Swift/UVOT, observing simultaneously with the XRT, detected SS 433 in all bands except M2:

Band  mag  err  
W2   19.88 0.22  
M2  >19.43  
W1   18.78 0.14  
 U   17.69 0.09  
 B   16.43 0.04  
 V   14.51 0.03  
(Vega system). 
The optical fluxes are just above the typical values for this combination of orbital (0.107) and precession (0.330) phases (Goranskij 2011, PZ, 31, 5). Continuing optical monitoring (ATel #6347) indicates that the brightness of SS433 in the red band remained increased immediately after the flare but returned to quiescent level on August 1 ( http://vgoray.front.ru/SS433/ss433-1aug.gif ).

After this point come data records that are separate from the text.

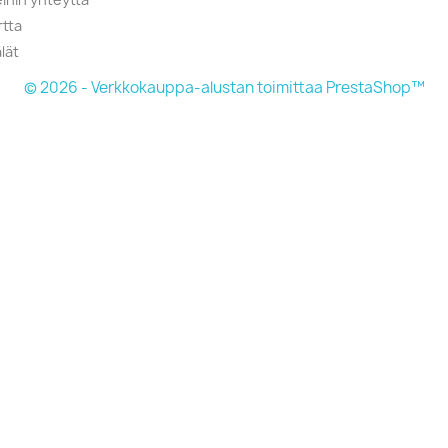
rtta
lät
© 2026 - Verkkokauppa-alustan toimittaa PrestaShop™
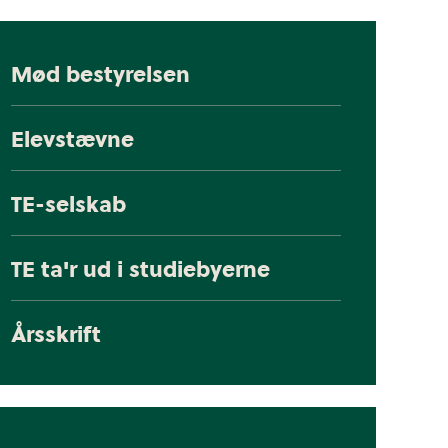
Mød bestyrelsen
Elevstævne
TE-selskab
TE ta'r ud i studiebyerne
Årsskrift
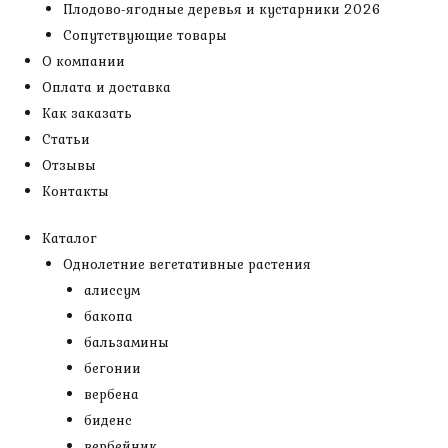
Плодово-ягодные деревья и кустарники 2026
Сопутствующие товары
О компании
Оплата и доставка
Как заказать
Статьи
Отзывы
Контакты
Каталог
Однолетние вегетативные растения
алиссум
бакопа
бальзамины
бегонии
вербена
биденс
вербейник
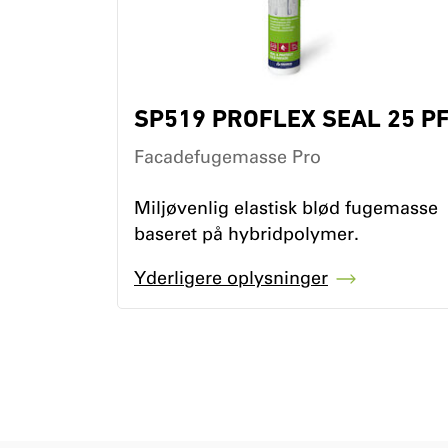
SP519 PROFLEX SEAL 25 P
Facadefugemasse Pro
Miljøvenlig elastisk blød fugemasse
baseret på hybridpolymer.
Yderligere oplysninger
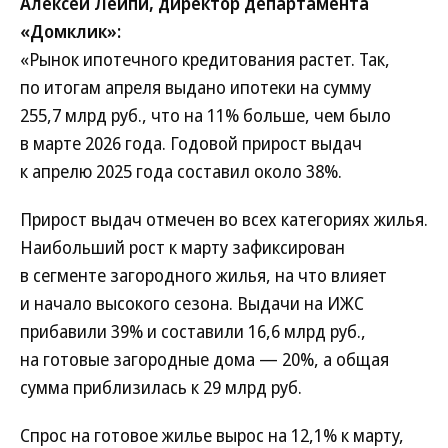
Алексей Лейпи, директор департамента
«Домклик»:
«Рынок ипотечного кредитования растет. Так,
по итогам апреля выдано ипотеки на сумму
255,7 млрд руб., что на 11% больше, чем было
в марте 2026 года. Годовой прирост выдач
к апрелю 2025 года составил около 38%.
Прирост выдач отмечен во всех категориях жилья.
Наибольший рост к марту зафиксирован
в сегменте загородного жилья, на что влияет
и начало высокого сезона. Выдачи на ИЖС
прибавили 39% и составили 16,6 млрд руб.,
на готовые загородные дома — 20%, а общая
сумма приблизилась к 29 млрд руб.
Спрос на готовое жилье вырос на 12,1% к марту,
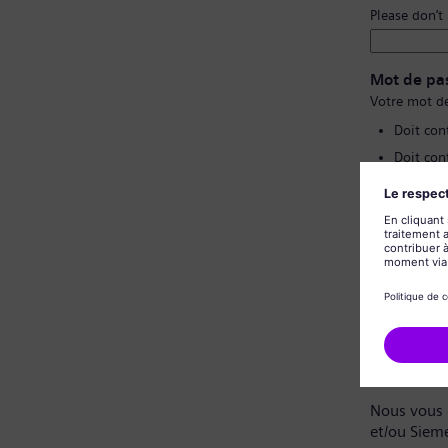
Please don’t
Mot de pa
Votre mot de
Doit con
Doit con
Ne doit 
Ne doit 
Confirmat
Politique 
Cher candi
Nous vous 
et/ou Siem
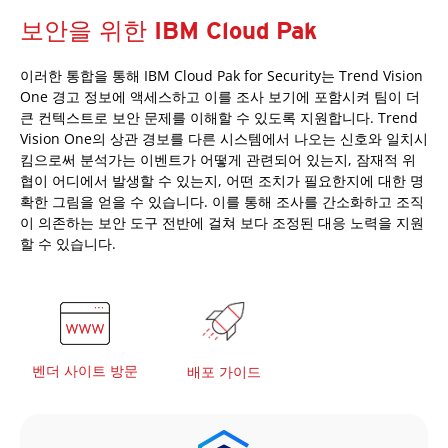
보안을 위한 IBM Cloud Pak
이러한 통합을 통해 IBM Cloud Pak for Security는 Trend Vision
One 경고 정보에 액세스하고 이를 조사 보기에 포함시켜 팀이 더
큰 컨텍스트로 보안 문제를 이해할 수 있도록 지원합니다. Trend
Vision One의 상관 경보를 다른 시스템에서 나오는 신호와 일치시
킴으로써 분석가는 이벤트가 어떻게 관련되어 있는지, 잠재적 위
협이 어디에서 발생할 수 있는지, 어떤 조치가 필요한지에 대한 명
확한 그림을 얻을 수 있습니다. 이를 통해 조사를 간소화하고 조직
이 의존하는 보안 도구 전반에 걸쳐 보다 조정된 대응 노력을 지원
할 수 있습니다.
벤더 사이트 방문
배포 가이드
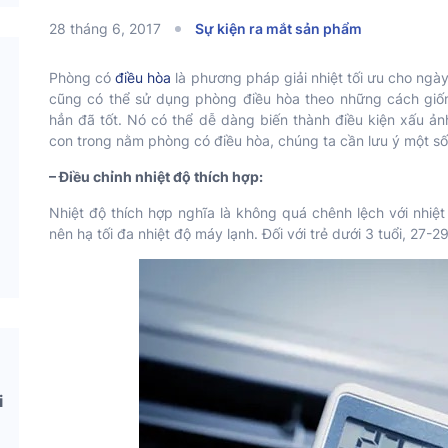
28 tháng 6, 2017
Sự kiện ra mắt sản phẩm
Phòng có
điều hòa
là phương pháp giải nhiệt tối ưu cho ngà
cũng có thể sử dụng phòng điều hòa theo những cách giốn
hẳn đã tốt. Nó có thể dễ dàng biến thành điều kiện xấu ản
con trong nằm phòng có điều hòa, chúng ta cần lưu ý một s
– Điều chỉnh nhiệt độ thích hợp:
Nhiệt độ thích hợp nghĩa là không quá chênh lệch với nhiệ
nên hạ tối đa nhiệt độ máy lạnh. Đối với trẻ dưới 3 tuổi, 27-2
i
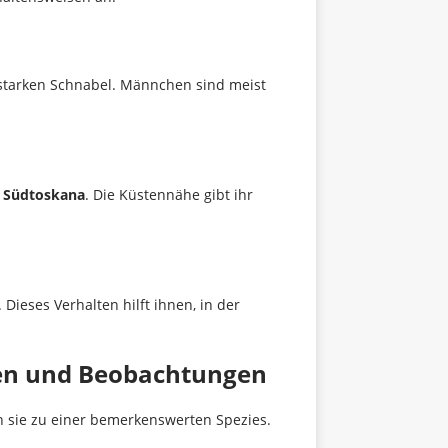
n starken Schnabel. Männchen sind meist
n
Südtoskana
. Die Küstennähe gibt ihr
 Dieses Verhalten hilft ihnen, in der
en und Beobachtungen
en sie zu einer bemerkenswerten Spezies.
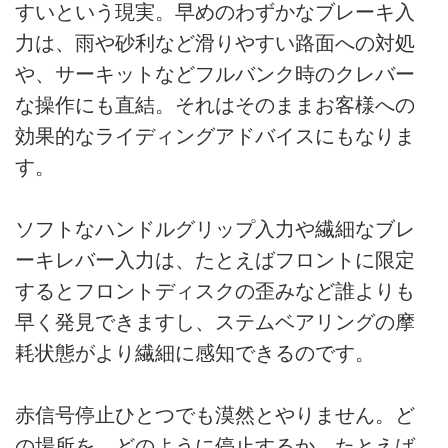
すいという現実。早めのわずかなブレーキ入
力は、雨や砂利など滑りやすい路面への対処
や、サーキットなどフルバンク時のクレバー
な操作にも直結。それはそのままお客様への
効果的なライディングアドバイスにもなりま
す。
ソフトなハンドルグリップ入力や繊細なブレ
ーキレバー入力は、たとえばフロントに限定
するとフロントディスクの歪みなど誰よりも
早く発見できますし、ステムベアリングの摩
耗状態がより繊細に感知できるのです。
赤信号停止ひとつでも漠然とやりません。ど
の場所を、どのように停止するか。たとえば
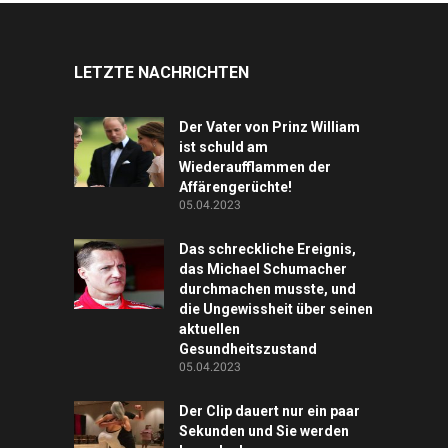
LETZTE NACHRICHTEN
Der Vater von Prinz William
ist schuld am
Wiederaufflammen der
Affärengerüchte!
05.04.2023
Das schreckliche Ereignis,
das Michael Schumacher
durchmachen musste, und
die Ungewissheit über seinen
aktuellen
Gesundheitszustand
05.04.2023
Der Clip dauert nur ein paar
Sekunden und Sie werden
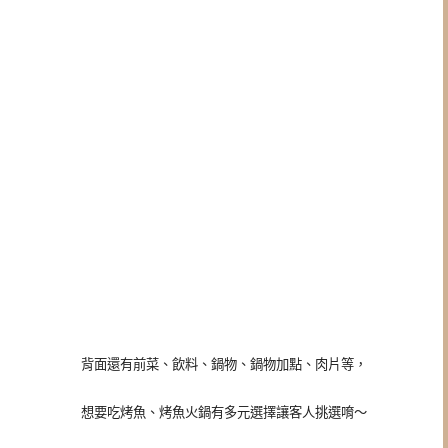
背面還有前菜、飲料、鍋物、鍋物加點、肉片等，
想要吃烤魚、烤魚火鍋有多元選擇讓客人挑選唷～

The optical flare occurred on the declining phase of a radio flare that peaked on July 23 at the 4.8 GHz flux density of 930 +/-30 mJy according to the long-term RATAN-600 multifrequency monitoring campaign observations (see the radio lightcurve at http://www.sao.ru/hq/lran/XB/SS433/ss433_lc_2014jul.png ). At frequencies below 22 GHz the flare is decaying exponentially as S ~ exp(-t/[10d]). The July 23 flare is preceded by another flare of similar shape peaking on July 18 at 840 +/-25 mJy (4.8 GHz). The cm-band fluxes were still above the quiescence level at the time of the Swift observations.

We thank the Swift PI Neil Gehrels and the mission operations team for performing these ToO observations.